Sus estudios se basan en hallazgos de investigadores estadounidenses que han demostrado que el entrenamiento de las funciones ejecutivas consigue reducir los problemas emocionales y de comportamiento, mejora el rendimiento académico, conlleva una menor tasa de abandono escolar, menos problemas de delincuencia, embarazos adolescentes y episodios de desempleo.
Otro de los proyectos innovadores en marcha en es el de la Fundación Trilema, con un total de 17 colegios (tres de ellos públicos) inmersos en la red Escuelas que aprenden. “Los diferentes métodos pedagógicos no le han dado la atención que merece a la autoregulación. Ahora se ha demostrado que una buena educación puede modificar las estructuras neuronales implicadas en la planificación y consecución de metas”, explica Carmen Pellicer, presidenta de la Fundación Trilema y coatura junto a José Antonio Marina del Libro Blanco de la Profesión Docente, un encargo del Ministerio de Educación.
Junto a un equipo de investigadores de la Cátedra en Inteligencia Ejecutiva y Educación de la Universidad de Nebrija, impulsada por Pellicer y Marina, han diseñado una serie de técnicas pedagógicas para estimular las funciones ejecutivas que se recopilan en el libro La inteligencia que aprende (Santillana). “Es importante entrenar a los niños en los hábitos de pensamiento igual que se hace con el cepillado de los dientes hasta que lo hacen de forma automática. También educar la voz interior, la conciencia, que es la que te dice lo que tienes que hacer y te da autonomía en la toma de decisiones”, indica Pellicer, que cuenta con varias estancias de investigación sobre inteligencias múltiples en la Universidad de Harvard.

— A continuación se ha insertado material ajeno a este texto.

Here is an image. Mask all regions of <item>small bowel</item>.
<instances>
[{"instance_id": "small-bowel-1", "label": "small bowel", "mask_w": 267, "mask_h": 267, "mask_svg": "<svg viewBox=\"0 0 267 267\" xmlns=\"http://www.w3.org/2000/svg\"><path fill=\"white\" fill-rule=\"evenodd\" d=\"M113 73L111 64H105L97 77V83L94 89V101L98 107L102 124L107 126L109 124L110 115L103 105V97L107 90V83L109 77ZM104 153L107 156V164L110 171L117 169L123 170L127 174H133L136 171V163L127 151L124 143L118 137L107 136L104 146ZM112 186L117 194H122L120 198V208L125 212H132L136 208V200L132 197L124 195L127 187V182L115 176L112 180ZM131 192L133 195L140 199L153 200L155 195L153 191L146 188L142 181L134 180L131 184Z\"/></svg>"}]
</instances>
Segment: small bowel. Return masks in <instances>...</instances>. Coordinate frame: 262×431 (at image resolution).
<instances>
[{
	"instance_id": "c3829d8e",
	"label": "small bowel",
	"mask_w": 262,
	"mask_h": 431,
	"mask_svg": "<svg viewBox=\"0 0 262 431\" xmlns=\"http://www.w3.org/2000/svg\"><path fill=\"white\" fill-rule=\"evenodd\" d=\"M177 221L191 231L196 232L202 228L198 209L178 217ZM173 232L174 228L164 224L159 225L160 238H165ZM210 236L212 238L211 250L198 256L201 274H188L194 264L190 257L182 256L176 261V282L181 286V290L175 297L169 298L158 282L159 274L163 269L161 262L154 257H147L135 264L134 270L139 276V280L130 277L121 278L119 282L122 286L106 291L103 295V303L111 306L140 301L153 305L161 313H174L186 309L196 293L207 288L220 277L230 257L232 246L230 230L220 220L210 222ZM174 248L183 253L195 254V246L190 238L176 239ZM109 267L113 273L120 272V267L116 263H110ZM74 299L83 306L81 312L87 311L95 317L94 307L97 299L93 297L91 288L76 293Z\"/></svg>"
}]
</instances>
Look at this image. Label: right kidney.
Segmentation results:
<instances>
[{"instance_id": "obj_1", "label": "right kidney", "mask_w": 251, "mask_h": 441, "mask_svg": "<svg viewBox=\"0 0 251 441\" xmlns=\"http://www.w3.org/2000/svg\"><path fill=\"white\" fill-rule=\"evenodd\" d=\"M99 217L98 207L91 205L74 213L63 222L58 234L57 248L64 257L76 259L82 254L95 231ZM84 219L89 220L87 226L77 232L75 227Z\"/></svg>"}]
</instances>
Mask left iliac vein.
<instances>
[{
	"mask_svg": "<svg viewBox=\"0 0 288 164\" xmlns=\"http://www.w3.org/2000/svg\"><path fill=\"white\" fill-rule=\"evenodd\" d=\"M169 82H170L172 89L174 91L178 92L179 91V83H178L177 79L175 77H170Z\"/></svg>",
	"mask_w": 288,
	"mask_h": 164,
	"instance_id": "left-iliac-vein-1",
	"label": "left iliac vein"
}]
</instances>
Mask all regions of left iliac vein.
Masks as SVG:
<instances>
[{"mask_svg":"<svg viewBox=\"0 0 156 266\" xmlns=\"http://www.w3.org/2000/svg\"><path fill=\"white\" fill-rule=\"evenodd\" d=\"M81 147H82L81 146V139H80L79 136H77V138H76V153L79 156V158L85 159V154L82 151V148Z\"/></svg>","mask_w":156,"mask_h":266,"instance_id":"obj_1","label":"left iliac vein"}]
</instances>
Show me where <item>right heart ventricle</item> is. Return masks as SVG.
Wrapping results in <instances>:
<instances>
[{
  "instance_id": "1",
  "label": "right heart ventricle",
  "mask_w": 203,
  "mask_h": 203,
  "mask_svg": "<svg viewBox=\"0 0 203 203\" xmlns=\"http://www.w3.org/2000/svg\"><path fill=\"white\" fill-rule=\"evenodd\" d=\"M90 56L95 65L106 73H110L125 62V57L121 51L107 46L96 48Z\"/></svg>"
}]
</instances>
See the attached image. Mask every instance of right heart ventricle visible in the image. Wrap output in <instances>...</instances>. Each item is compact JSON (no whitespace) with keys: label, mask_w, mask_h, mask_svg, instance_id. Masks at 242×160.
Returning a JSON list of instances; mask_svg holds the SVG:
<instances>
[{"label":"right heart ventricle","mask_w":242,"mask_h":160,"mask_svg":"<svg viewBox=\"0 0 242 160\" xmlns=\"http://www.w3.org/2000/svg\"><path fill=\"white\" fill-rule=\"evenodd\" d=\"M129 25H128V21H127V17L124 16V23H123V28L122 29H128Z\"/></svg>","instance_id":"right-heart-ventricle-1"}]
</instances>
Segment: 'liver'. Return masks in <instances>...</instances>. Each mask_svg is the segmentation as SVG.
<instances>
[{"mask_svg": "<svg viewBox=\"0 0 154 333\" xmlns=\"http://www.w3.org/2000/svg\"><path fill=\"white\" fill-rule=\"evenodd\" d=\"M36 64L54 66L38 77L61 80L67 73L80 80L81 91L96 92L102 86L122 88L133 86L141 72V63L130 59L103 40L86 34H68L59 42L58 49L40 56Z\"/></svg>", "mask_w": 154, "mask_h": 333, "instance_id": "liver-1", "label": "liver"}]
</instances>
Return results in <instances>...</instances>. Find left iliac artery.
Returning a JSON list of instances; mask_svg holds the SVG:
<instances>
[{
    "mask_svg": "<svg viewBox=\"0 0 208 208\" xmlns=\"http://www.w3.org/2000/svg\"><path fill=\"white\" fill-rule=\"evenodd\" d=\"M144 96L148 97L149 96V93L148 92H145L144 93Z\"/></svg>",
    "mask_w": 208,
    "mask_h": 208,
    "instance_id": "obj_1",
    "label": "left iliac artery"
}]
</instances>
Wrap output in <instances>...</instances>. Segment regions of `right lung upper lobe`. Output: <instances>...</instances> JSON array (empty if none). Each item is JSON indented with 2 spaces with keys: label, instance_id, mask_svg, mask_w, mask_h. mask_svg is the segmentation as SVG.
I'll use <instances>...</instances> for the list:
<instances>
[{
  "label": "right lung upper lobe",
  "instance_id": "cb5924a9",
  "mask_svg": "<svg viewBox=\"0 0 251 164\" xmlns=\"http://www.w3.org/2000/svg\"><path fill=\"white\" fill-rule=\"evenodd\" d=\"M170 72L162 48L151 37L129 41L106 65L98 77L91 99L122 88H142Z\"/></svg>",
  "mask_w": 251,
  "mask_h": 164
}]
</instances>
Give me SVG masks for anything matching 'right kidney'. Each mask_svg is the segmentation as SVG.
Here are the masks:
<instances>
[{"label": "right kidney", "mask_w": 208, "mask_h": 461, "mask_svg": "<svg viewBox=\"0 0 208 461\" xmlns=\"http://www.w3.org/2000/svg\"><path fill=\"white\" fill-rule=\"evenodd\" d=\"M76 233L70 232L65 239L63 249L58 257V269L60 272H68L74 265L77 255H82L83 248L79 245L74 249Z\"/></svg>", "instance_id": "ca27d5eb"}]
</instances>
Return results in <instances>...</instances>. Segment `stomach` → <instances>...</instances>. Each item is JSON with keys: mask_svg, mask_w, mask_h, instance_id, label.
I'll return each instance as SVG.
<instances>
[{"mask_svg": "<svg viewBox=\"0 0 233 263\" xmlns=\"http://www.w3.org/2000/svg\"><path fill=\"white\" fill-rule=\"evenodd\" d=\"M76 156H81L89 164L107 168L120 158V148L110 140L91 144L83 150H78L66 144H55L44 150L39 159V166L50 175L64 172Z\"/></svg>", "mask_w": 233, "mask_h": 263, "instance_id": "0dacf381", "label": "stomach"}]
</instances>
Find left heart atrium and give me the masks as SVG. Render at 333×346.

Entre las prácticas, fomentan la capacidad de hacer buenas preguntas para fomentar su curiosidad y motivación (y conseguir que sean proactivos en el futuro) y la planificación (antes de iniciar una tarea les hacen reflexionar sobre qué van a hacer, cómo y de qué forma lo mejorarían en el futuro), entre otros. Desde infantil hasta bachillerato los 17 colegios integrados en esta red aplican estas técnicas en todo el programa académico, excepto en las asignaturas de matemáticas y lengua en las que se sigue la pedagogía tradicional.
Desde el punto de vista genético, hay personas más predispuestas a controlar sus impulsos y por ello lo consiguen con menos esfuerzo, pero “con una buena educación se puede incrementar lo que uno tiene de base”, asegura David Bueno, profesor investigador de genética y experto en neurociencia de la Universidad de Barcelona. Aunque la inteligencia ejecutiva se ha estudiado menos desde el punto de vista genético, señala Bueno, se sabe que entre los 14 y los 30 años se queda fijada y por ello es importante entrenarla en edades tempranas.
En su libro La inteligencia ejecutiva (Ariel), José Antonio Marina cuenta que el fracaso de esta inteligencia provoca conductas impulsivas, agresividad no controlada, problemas de desorganización, falta de constancia, mala gestión del tiempo o dependencia de otras personas, entre otros problemas. Remarca que el éxito académico está cada vez más ligado al dominio de estos procesos.
El periodo de mayor desarrollo de las funciones ejecutivas va de los seis a los ocho años, cuando los niños ya pueden autorregular sus comportamientos, fijarse metas y anticiparse a los hechos. A los 12 años ya tiene una organización muy cercana a la de los adultos, aunque el desarrollo se consigue a los 16, indica Marina.
Llamamos ejecutivas a las operaciones mentales que permiten elegir objetivos, elaborar proyectos y organizar la acción para realizarlos. “Están presentes en todos los momentos de nuestra vida. Es importante que las eduquemos bien”.